Marriage was created by God and His word gives us detailed instructions on how to have a happy Christian marriage.
While there are many verses throughout the Bible that address marriage and how to ensure your Christian marriage is happy
and fulfilling, Ephesians 5 makes God's plan for blissfulness in your marriage very clear. Read this chapter of the
Bible together and discuss with your spouse how you can each apply God's direction to your Christian marriage. Furthermore,
prayer shoud be a daily practice in your marriage. God promises us that He hears and answers our prayer when we ask for
things that are in accordance with His will (read 1 John 5:14-15). He also tells us in His word "For where two or three are
gathered together in my name, there am I in the midst of them (Matthew 18:20)."
In addition to making prayer a regular part of your marriage, you should use some of these tips to create a happy marriage
filled with mutual respect and love:
- Focus on giving, rather than taking. Use the 90/10 method to measure how much you should be giving in relation
to how much you are taking. If you are spending 90% of your time ensuring your spouse is happy and only 10% of you time
focusing on your own desires and your spouse is in turn doing the same, you will both be striving for happiness 100% of the
time. Granted, being happy 100% of the time is impossible but this illustration is just to demonstrate how much you should
be willing to give to your relationship. You will always get back more than you give when you do it with an loving heart.
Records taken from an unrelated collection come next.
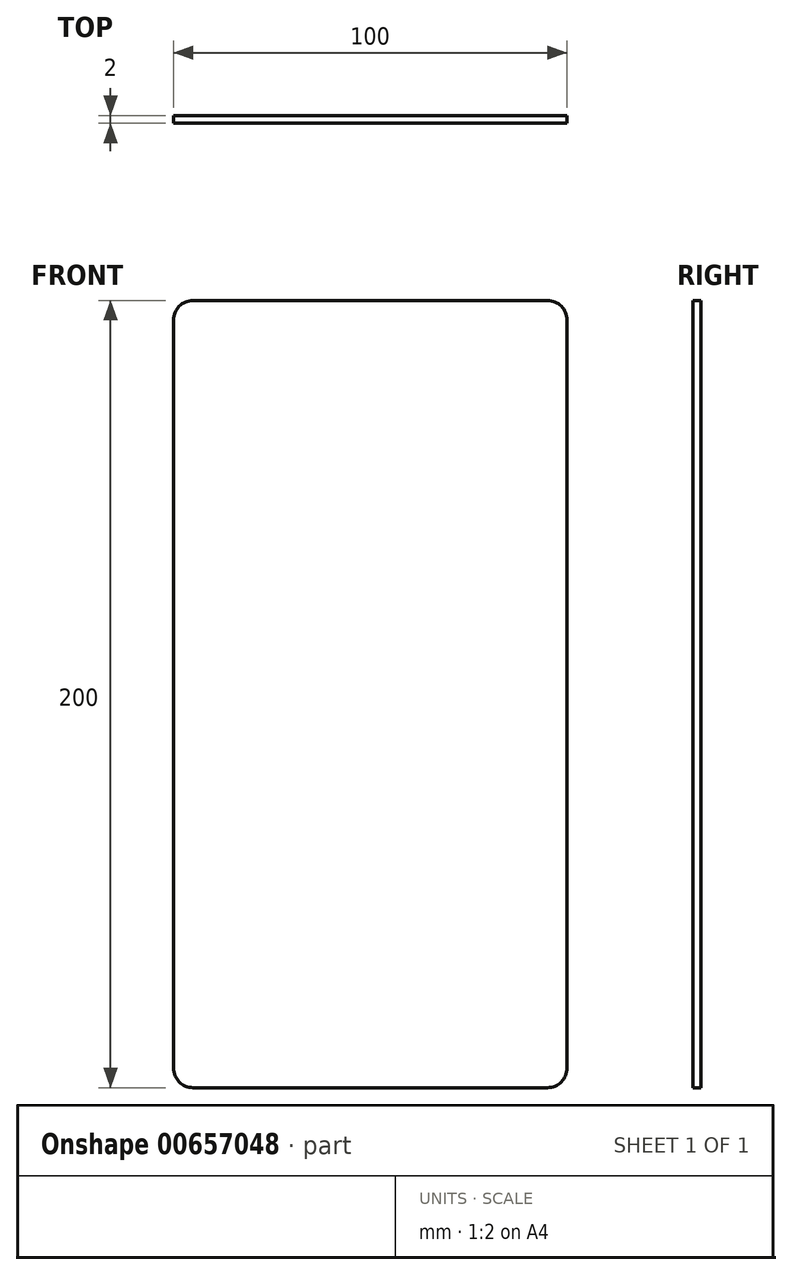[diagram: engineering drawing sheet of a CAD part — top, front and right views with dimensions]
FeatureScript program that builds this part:
annotation { "Feature Type Name" : "Feature", "Feature Type Description" : "" }
export const myFeature = defineFeature(function(context is Context, id is Id, definition is map)
    precondition{}
    {
        {
            var Q0;
            Q0=qCreatedBy(makeId("Front.planeOp"),FACE);
            var sketch = newSketch(context, id + "F0", { "sketchPlane" : qUnion([Q0])});
            skLineSegment(sketch, "E0.bottom", {"start": v(-5, 0) * mm, "end": v(-95, 0) * mm});
            skLineSegment(sketch, "E0.top", {"start": v(-5, 200) * mm, "end": v(-95, 200) * mm});
            skLineSegment(sketch, "E0.left", {"start": v(0, 5) * mm, "end": v(0, 195) * mm});
            skLineSegment(sketch, "E0.right", {"start": v(-100, 5) * mm, "end": v(-100, 195) * mm});
            skPoint(sketch, "E1.visualSharp", {"position": v(-100, 200) * mm});
            skArc(sketch, "E1.filletArc", {"start": v(-95, 200) * mm, "mid": v(-98.54, 198.54) * mm, "end": v(-100, 195) * mm});
            skPoint(sketch, "E2.visualSharp", {"position": v(0, 200) * mm});
            skArc(sketch, "E2.filletArc", {"start": v(0, 195) * mm, "mid": v(-1.46, 198.54) * mm, "end": v(-5, 200) * mm});
            skPoint(sketch, "E3.visualSharp", {"position": v(-100, 0) * mm});
            skArc(sketch, "E3.filletArc", {"start": v(-100, 5) * mm, "mid": v(-98.54, 1.46) * mm, "end": v(-95, 0) * mm});
            skPoint(sketch, "E4.visualSharp", {"position": v(0, 0) * mm});
            skArc(sketch, "E4.filletArc", {"start": v(-5, 0) * mm, "mid": v(-1.46, 1.46) * mm, "end": v(0, 5) * mm});
            skSolve(sketch);
        }
        {
            var Q0;
            Q0=makeQuery(id+"F0.imprint","IMPRINT",FACE,{"disambiguationData":[TD([[makeQuery(id+"F0.imprint","IMPRINT",EDGE,{"derivedFrom":sQuery(id+"F0.wireOp",EDGE,"E0.bottom")}),-1.0]])]});
            extrude(context, id + "F1", {"entities" : qUnion([Q0]), "depth" : 2 * mm, "offsetDistance" : 25 * mm});
        }
    });
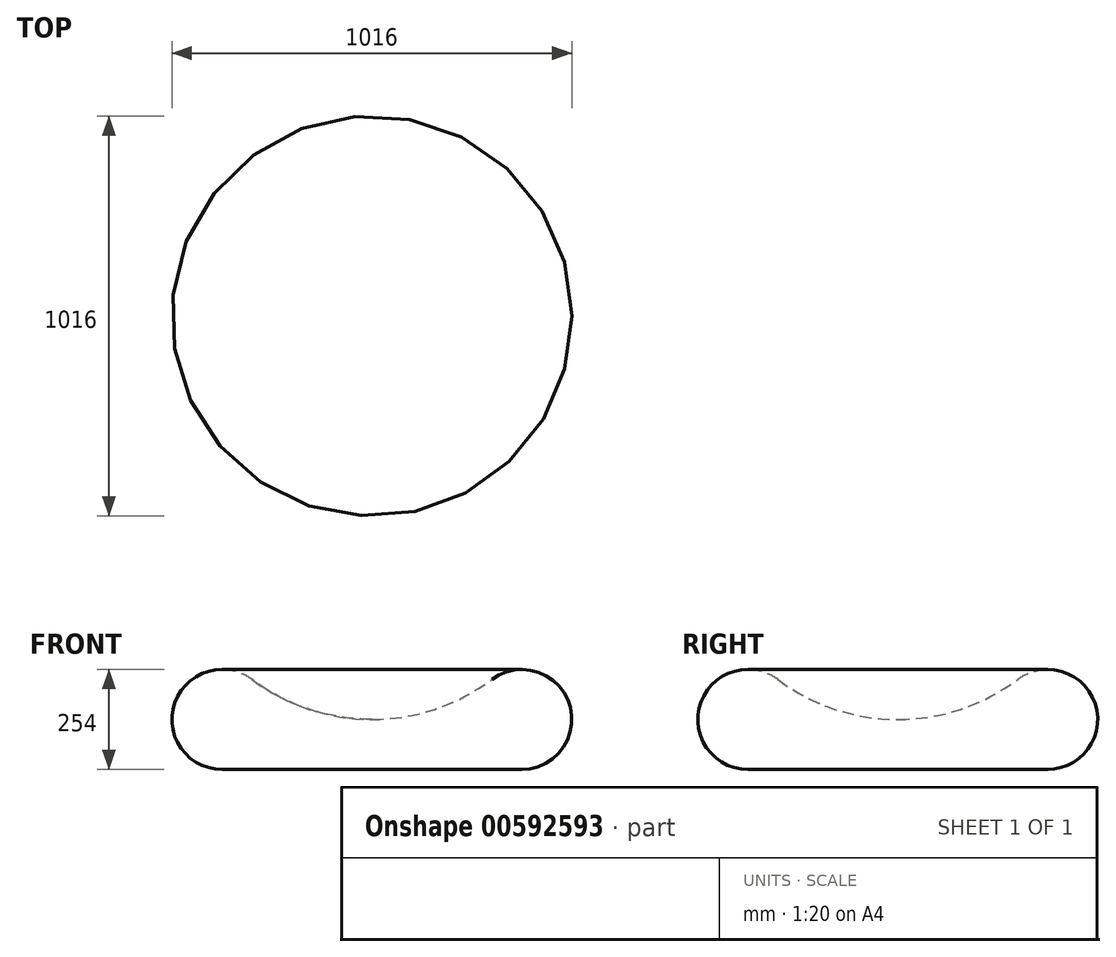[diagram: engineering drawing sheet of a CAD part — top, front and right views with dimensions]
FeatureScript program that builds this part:
annotation { "Feature Type Name" : "Feature", "Feature Type Description" : "" }
export const myFeature = defineFeature(function(context is Context, id is Id, definition is map)
    precondition{}
    {
        {
            var Q0;
            Q0=qCreatedBy(makeId("Front.planeOp"),FACE);
            var sketch = newSketch(context, id + "F0", { "sketchPlane" : qUnion([Q0])});
            skArc(sketch, "E0", {"start": v(-304.8, 358.94) * mm, "mid": v(-501.48, 297.5) * mm, "end": v(-381, 130.34) * mm});
            skArc(sketch, "E1", {"start": v(-304.8, 358.94) * mm, "mid": v(-160.64, 283.4) * mm, "end": v(0, 257.34) * mm});
            skLineSegment(sketch, "E2", {"start": v(0, 257.34) * mm, "end": v(0, 130.34) * mm});
            skLineSegment(sketch, "E3", {"start": v(0, 130.34) * mm, "end": v(-381, 130.34) * mm});
            skSolve(sketch);
        }
        {
            var Q0;
            Q0=makeQuery(id+"F0.imprint","IMPRINT",FACE,{"disambiguationData":[TD([[makeQuery(id+"F0.imprint","IMPRINT",EDGE,{"derivedFrom":sQuery(id+"F0.wireOp",EDGE,"E0")}),1.0]])]});
            var Q1;
            Q1=sQuery(id+"F0.wireOp",EDGE,"E2");
            revolve(context, id + "F1", {"entities" : qUnion([Q0]), "axis" : qUnion([Q1]), "revolveType" : RevolveType.FULL});
        }
    });
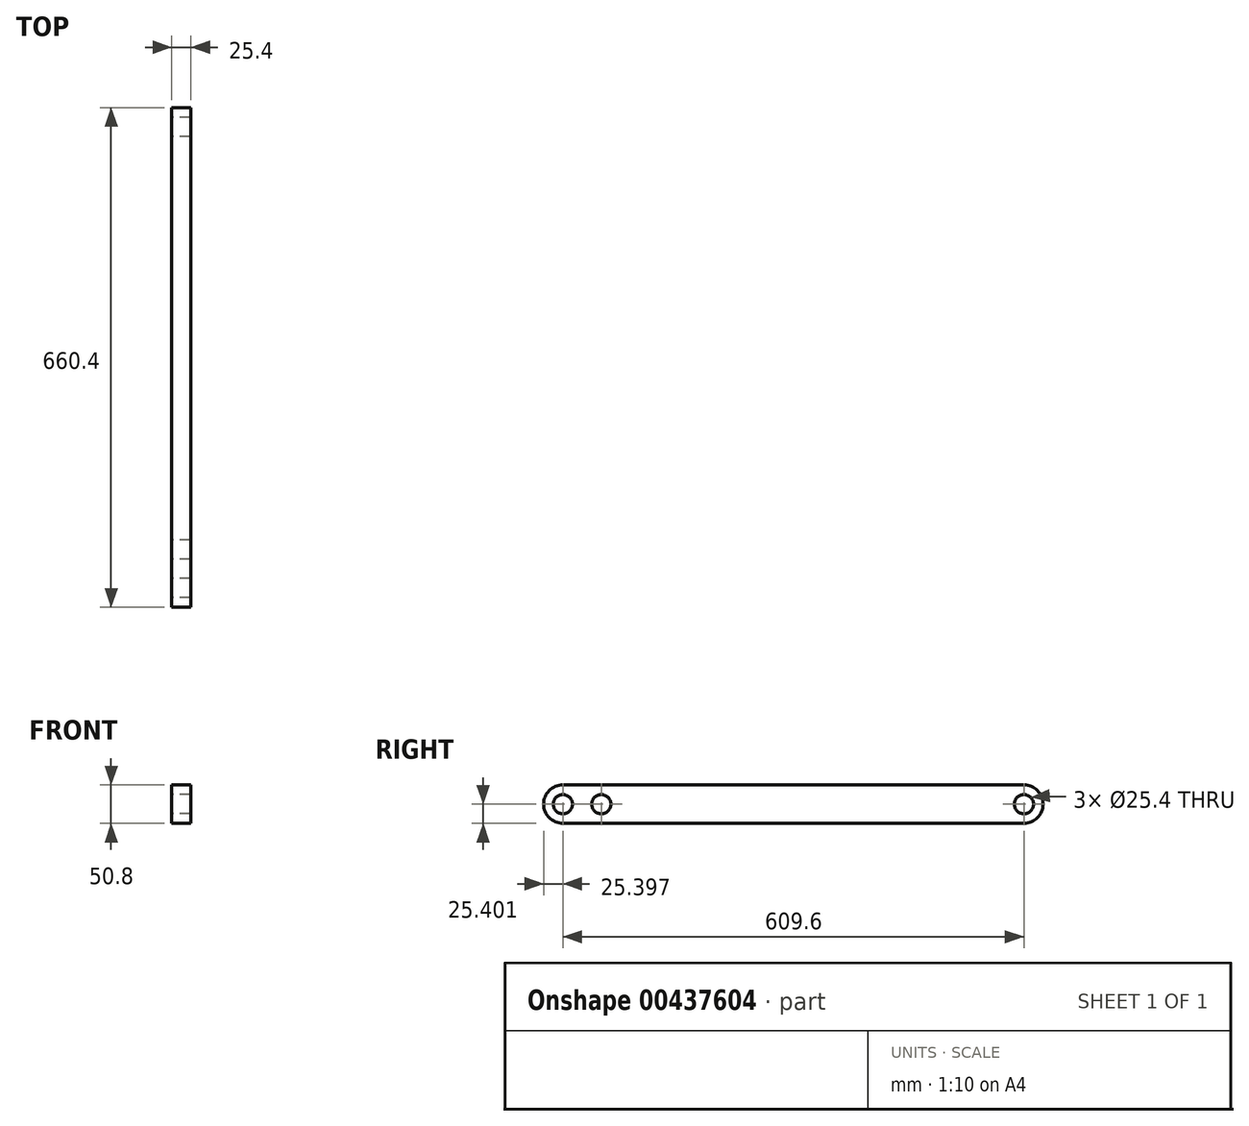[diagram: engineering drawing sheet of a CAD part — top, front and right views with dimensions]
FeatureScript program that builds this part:
annotation { "Feature Type Name" : "Feature", "Feature Type Description" : "" }
export const myFeature = defineFeature(function(context is Context, id is Id, definition is map)
    precondition{}
    {
        {
            var Q0;
            Q0=qCreatedBy(makeId("Right.planeOp"),FACE);
            var sketch = newSketch(context, id + "F0", { "sketchPlane" : qUnion([Q0])});
            skLineSegment(sketch, "E0.bottom", {"start": v(-265.08, 4.3) * mm, "end": v(344.52, 4.3) * mm});
            skLineSegment(sketch, "E0.top", {"start": v(-265.08, -46.5) * mm, "end": v(344.52, -46.5) * mm});
            skLineSegment(sketch, "E0.left", {"start": v(-265.08, 4.3) * mm, "end": v(-265.08, -46.5) * mm});
            skLineSegment(sketch, "E0.right", {"start": v(344.52, 4.3) * mm, "end": v(344.52, -46.5) * mm});
            skCircle(sketch, "E1", {"center": v(-265.08, -21.1) * mm, "radius": 25.4 * mm});
            skCircle(sketch, "E2", {"center": v(-265.08, -21.1) * mm, "radius": 12.7 * mm});
            skCircle(sketch, "E3", {"center": v(344.52, -21.1) * mm, "radius": 25.4 * mm});
            skCircle(sketch, "E4", {"center": v(344.52, -21.1) * mm, "radius": 12.7 * mm});
            skLineSegment(sketch, "E5", {"start": v(-239.68, -21.1) * mm, "end": v(-214.28, -21.1) * mm});
            skCircle(sketch, "E6", {"center": v(-214.28, -21.1) * mm, "radius": 12.7 * mm});
            skSolve(sketch);
        }
        {
            var Q0;
            Q0 = qSketchRegion(id + "F0", true);
            extrude(context, id + "F1", {"entities" : qUnion([Q0]), "depth" : 25.4 * mm});
        }
    });
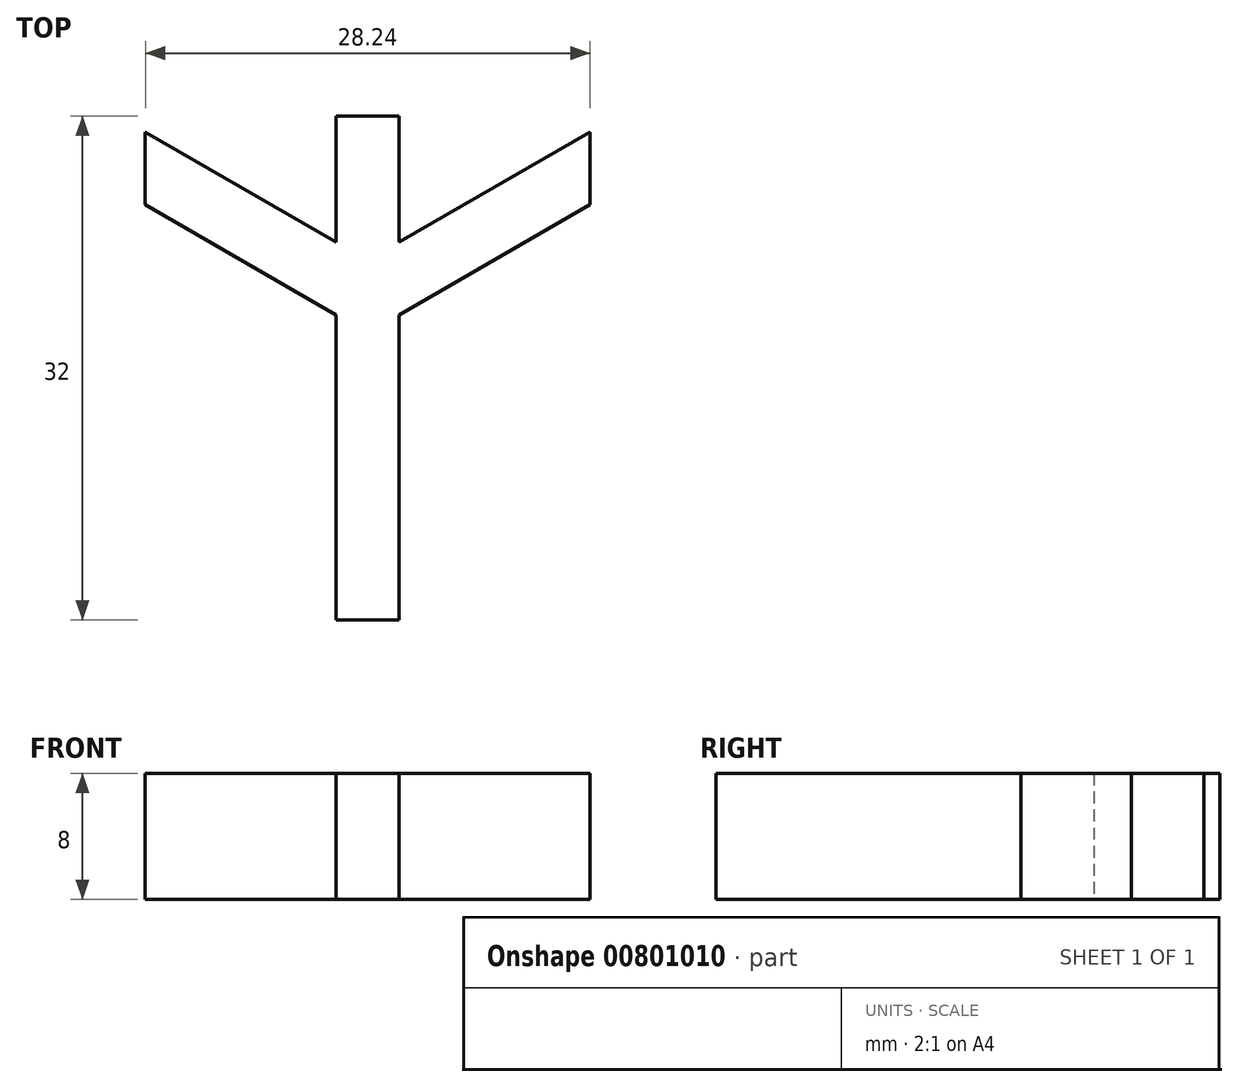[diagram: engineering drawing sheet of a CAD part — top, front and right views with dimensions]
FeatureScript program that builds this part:
annotation { "Feature Type Name" : "Feature", "Feature Type Description" : "" }
export const myFeature = defineFeature(function(context is Context, id is Id, definition is map)
    precondition{}
    {
        {
            var Q0;
            Q0=qCreatedBy(makeId("Top.planeOp"),FACE);
            var sketch = newSketch(context, id + "F0", { "sketchPlane" : qUnion([Q0])});
            skLineSegment(sketch, "E0", {"start": v(0, 0) * mm, "end": v(0, -8) * mm});
            skLineSegment(sketch, "E1", {"start": v(0, -8) * mm, "end": v(-12.12, -1) * mm});
            skLineSegment(sketch, "E2", {"start": v(-12.12, -1) * mm, "end": v(-12.12, -5.62) * mm});
            skLineSegment(sketch, "E3", {"start": v(-12.12, -5.62) * mm, "end": v(0, -12.62) * mm});
            skLineSegment(sketch, "E4", {"start": v(0, -12.62) * mm, "end": v(0, -32) * mm});
            skLineSegment(sketch, "E5", {"start": v(0, -32) * mm, "end": v(4, -32) * mm});
            skLineSegment(sketch, "E6", {"start": v(4, -32) * mm, "end": v(4, -12.62) * mm});
            skLineSegment(sketch, "E7", {"start": v(4, -8) * mm, "end": v(4, 0) * mm});
            skLineSegment(sketch, "E8", {"start": v(4, 0) * mm, "end": v(0, 0) * mm});
            skLineSegment(sketch, "E9", {"start": v(4, -8) * mm, "end": v(16.12, -1) * mm});
            skLineSegment(sketch, "E10", {"start": v(16.12, -1) * mm, "end": v(16.12, -5.62) * mm});
            skLineSegment(sketch, "E11", {"start": v(16.12, -5.62) * mm, "end": v(4, -12.62) * mm});
            skSolve(sketch);
        }
        {
            var Q0;
            Q0=makeQuery(id+"F0.imprint","IMPRINT",FACE,{"disambiguationData":[TD([[makeQuery(id+"F0.imprint","IMPRINT",EDGE,{"derivedFrom":sQuery(id+"F0.wireOp",EDGE,"E0")}),1.0]])]});
            extrude(context, id + "F1", {"entities" : qUnion([Q0]), "depth" : 8 * mm, "offsetDistance" : 25 * mm});
        }
    });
- Be considerate of the feelings and needs of your spouse. This goes right back to giving versuses receiving.
In every situation you should consider how your spouse feels.
- Be a good listener. Listening is not simply hearing the words that are spoken, but also trying to understand
your spouse's point of view and actively responding to what is said.
- Have realistic expectations of your spouse; do not expect perfection. The fastest way to be disappointed is to
set your expectations beyond what is reasonable. Do not expect to get anything that you are not willing to give.
- Appreciate the small things. Sometimes the small things in a relationship are overlooked or taken for granted.
Make sure you let your spouse know how much you appreciate the little things in your relationship no matter how insignificant
or routine it may seem.
- Be willing to compromise. Give and take . . . happiness in your relationship seems to always resort back to
how much each spouse gives and takes. Be willing to do something you wouldn't typically do to make your spouse happy
and it will be returned.
- Solve problems rather than trying to find who is at most fault. Knowing who to blame does not bring about a
resolution. Instead, it only leads to more conflict and anger. When a problem arrises in your relationship, focus on
how to resolve it rather than spending time arguing about who should've, could've, or would've done
something differently.
- Make time for your relationship. This can be one of the most difficult things to remember as you both settle
into your "comfort zone." All relationships require work, no matter how long you have been together. Be sure to set
aside time each day to reconnect with your spouse and discuss the events of your day.
- Spice up your lovemaking. Remember the passion that fueled your lovemaking in the beginning of your relationship
and recreate it.
- Set up a date night and keep it; no matter how busy you both may be. This is the best way to break out of your
daily routine. Make time for just the two of you to spend an evening with each other.